I have to share this. We have immersed ourselves in immigration...we have read novels. We have read informational texts. We have viewed primary sources. We have read picture books. We know a LOT! The fun is about to begin! Today our entire fourth grade participates in a simulation where we immigrate through Ellis Island. We set up our community room as Ellis Island, we get parent volunteers who help serve as doctors, inspectors, commissioners, and so on. The students come in costume, bring a suitcase, and prepare for the adventure!

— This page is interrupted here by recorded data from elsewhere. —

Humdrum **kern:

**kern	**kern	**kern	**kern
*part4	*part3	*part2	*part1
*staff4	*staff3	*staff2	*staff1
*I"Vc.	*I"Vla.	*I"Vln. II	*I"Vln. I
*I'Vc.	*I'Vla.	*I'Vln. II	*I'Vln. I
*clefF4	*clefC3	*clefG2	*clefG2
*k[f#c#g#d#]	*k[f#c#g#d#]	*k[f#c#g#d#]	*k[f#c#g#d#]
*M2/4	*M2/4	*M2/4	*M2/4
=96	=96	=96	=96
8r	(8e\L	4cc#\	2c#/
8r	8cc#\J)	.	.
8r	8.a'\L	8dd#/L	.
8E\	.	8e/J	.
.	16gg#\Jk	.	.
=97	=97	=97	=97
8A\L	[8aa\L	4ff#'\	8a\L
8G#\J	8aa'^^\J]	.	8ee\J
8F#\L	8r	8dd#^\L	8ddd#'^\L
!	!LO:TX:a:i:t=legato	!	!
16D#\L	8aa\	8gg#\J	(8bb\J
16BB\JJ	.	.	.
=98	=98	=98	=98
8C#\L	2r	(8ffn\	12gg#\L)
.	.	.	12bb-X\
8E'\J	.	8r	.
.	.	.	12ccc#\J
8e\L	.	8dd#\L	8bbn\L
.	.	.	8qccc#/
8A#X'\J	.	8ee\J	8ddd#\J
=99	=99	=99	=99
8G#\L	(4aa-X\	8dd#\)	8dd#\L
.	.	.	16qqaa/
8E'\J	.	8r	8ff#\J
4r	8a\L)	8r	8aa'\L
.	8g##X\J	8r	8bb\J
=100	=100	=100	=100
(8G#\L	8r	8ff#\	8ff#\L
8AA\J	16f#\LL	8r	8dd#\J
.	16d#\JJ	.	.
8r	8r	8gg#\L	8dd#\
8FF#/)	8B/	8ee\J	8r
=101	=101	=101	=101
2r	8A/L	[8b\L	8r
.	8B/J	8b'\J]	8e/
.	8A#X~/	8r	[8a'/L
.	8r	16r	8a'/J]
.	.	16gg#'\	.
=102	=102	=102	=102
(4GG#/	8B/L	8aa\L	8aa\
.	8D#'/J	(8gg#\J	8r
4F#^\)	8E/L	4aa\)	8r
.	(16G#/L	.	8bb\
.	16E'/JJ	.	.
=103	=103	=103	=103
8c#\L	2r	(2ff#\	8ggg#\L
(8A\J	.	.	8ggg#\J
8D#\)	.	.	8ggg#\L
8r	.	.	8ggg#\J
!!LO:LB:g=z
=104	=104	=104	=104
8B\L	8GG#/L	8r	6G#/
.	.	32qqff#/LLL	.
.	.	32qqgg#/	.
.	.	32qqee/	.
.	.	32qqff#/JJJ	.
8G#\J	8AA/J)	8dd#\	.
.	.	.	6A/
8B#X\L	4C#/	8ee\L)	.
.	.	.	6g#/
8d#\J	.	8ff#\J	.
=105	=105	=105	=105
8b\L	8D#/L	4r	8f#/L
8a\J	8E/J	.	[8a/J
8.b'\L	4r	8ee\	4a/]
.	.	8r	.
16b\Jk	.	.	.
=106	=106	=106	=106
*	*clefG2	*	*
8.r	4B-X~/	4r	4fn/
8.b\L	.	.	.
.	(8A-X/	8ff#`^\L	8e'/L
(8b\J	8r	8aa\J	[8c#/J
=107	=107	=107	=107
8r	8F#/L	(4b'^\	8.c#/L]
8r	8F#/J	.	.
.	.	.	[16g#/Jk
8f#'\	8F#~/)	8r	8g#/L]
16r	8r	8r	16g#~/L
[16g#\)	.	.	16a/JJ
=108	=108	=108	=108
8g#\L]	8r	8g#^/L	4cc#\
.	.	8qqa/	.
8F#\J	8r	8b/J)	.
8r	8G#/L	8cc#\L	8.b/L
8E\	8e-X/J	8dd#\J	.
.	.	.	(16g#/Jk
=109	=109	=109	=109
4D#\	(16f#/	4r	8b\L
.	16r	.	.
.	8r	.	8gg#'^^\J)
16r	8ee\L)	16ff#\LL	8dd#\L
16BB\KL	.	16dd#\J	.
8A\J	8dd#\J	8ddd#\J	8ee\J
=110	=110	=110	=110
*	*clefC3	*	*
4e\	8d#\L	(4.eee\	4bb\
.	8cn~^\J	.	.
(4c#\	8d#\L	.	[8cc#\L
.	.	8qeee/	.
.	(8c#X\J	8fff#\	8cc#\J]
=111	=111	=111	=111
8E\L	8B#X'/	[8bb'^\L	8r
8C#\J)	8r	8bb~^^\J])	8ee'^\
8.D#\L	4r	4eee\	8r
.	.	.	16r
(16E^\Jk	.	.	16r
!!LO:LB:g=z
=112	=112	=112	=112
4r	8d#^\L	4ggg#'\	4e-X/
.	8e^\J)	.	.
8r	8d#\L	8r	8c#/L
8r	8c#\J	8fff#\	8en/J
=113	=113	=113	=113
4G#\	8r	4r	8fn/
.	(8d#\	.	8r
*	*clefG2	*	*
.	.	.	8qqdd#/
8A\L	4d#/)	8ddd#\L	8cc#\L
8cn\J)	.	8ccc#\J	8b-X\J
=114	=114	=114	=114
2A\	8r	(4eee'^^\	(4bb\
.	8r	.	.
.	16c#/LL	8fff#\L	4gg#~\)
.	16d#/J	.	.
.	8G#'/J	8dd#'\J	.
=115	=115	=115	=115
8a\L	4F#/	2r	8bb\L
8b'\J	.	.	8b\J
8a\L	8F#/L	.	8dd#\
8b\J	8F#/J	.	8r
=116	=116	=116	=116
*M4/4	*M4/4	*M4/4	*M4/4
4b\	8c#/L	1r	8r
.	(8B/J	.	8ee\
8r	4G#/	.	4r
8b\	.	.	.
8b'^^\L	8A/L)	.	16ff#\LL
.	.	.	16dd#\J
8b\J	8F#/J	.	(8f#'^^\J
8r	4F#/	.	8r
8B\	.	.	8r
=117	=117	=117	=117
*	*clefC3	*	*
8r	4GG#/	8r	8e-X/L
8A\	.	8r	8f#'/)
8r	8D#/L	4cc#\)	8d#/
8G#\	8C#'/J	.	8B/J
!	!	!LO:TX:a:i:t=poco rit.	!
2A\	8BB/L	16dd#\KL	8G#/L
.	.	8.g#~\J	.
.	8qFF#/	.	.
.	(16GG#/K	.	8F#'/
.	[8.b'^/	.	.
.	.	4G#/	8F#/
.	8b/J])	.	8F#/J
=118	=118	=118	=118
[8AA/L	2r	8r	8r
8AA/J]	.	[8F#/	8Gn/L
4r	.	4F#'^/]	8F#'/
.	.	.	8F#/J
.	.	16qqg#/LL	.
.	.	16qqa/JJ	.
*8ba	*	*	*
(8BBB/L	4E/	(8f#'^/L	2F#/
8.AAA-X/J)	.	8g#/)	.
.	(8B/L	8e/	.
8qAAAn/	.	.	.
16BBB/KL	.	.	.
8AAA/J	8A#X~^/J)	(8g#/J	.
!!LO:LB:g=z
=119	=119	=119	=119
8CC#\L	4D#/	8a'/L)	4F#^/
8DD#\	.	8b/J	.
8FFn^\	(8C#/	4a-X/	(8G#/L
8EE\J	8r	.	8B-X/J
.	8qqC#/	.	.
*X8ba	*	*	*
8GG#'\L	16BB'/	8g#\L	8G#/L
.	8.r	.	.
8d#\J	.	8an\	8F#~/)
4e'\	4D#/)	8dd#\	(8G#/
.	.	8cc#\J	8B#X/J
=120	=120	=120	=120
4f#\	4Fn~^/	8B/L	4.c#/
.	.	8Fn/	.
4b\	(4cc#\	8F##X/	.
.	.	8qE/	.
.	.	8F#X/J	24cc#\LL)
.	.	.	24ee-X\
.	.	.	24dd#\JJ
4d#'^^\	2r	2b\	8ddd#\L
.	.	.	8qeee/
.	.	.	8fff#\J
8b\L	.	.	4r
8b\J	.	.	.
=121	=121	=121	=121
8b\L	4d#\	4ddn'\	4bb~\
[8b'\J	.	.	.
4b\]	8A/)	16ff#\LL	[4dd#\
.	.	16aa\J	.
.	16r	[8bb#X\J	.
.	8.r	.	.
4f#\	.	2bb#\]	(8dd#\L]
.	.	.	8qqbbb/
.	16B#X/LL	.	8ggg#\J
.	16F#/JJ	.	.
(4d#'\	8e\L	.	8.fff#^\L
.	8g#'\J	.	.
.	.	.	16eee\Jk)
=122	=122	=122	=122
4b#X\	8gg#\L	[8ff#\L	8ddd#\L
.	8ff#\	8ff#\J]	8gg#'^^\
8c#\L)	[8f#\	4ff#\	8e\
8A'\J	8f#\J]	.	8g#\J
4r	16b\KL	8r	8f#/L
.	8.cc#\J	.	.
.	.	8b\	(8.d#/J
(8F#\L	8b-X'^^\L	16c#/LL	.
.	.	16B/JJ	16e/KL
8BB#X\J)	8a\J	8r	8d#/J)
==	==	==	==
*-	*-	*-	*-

To prepare for this amazing learning experience, I put my students into "families" from countries that sent a lot of immigrants to our part of the country. I have a family from Ireland--the O'Leary family...the Monelli family from Italy...the Botskova family from Russia and so on. Each family is given the names and ages of the family members and one other fact. For example, the Monellis are tomato farmers...the Botskovas are shop owners, and so on. From that limited information, the students work together to "invent" their family story. What town are they from? Who are the other family members? Why are they leaving their homeland?
Together they brainstorm and come up with their ideas. Some of them pulled out atlases to study their homeland to pick their home town...
Others used iPads to get more detail or to learn a little more about what was happening in that era in that country.
All of this preparation served to get the students SO excited for our big day. BUT WAIT! There is MORE! This "family planning" (hehe) is serving a much bigger purpose--our next writing task! We are going to be writing immigrant diaries--from the point of view of their new character! This is SUCH a great writing assignment--always my students' favorite as they can be creative, apply so much of what w have learned this year, and can put as much work into it as they wish. The expectations are simple:
1. You must have at least three diary entries--one while still in their homeland, one while aboard their ship, and one at Ellis Island. They are free to do as many more as they wish.
2. They must write from their character's point of view and stay true to it.
3. They must show what they have learned about "elaboration" as they write. Here is the anchor chart we are using to guide our writing:
We started off in the computer lab today with our first entry...and the kids were having a blast writing, conferring with their family members, dashing back to their computers and so on. I L-O-V-E Google Docs! Tons of kids were super excited to go home and add more to their immigrant tales. Cross your fingers that none of us are deported! Have a great day!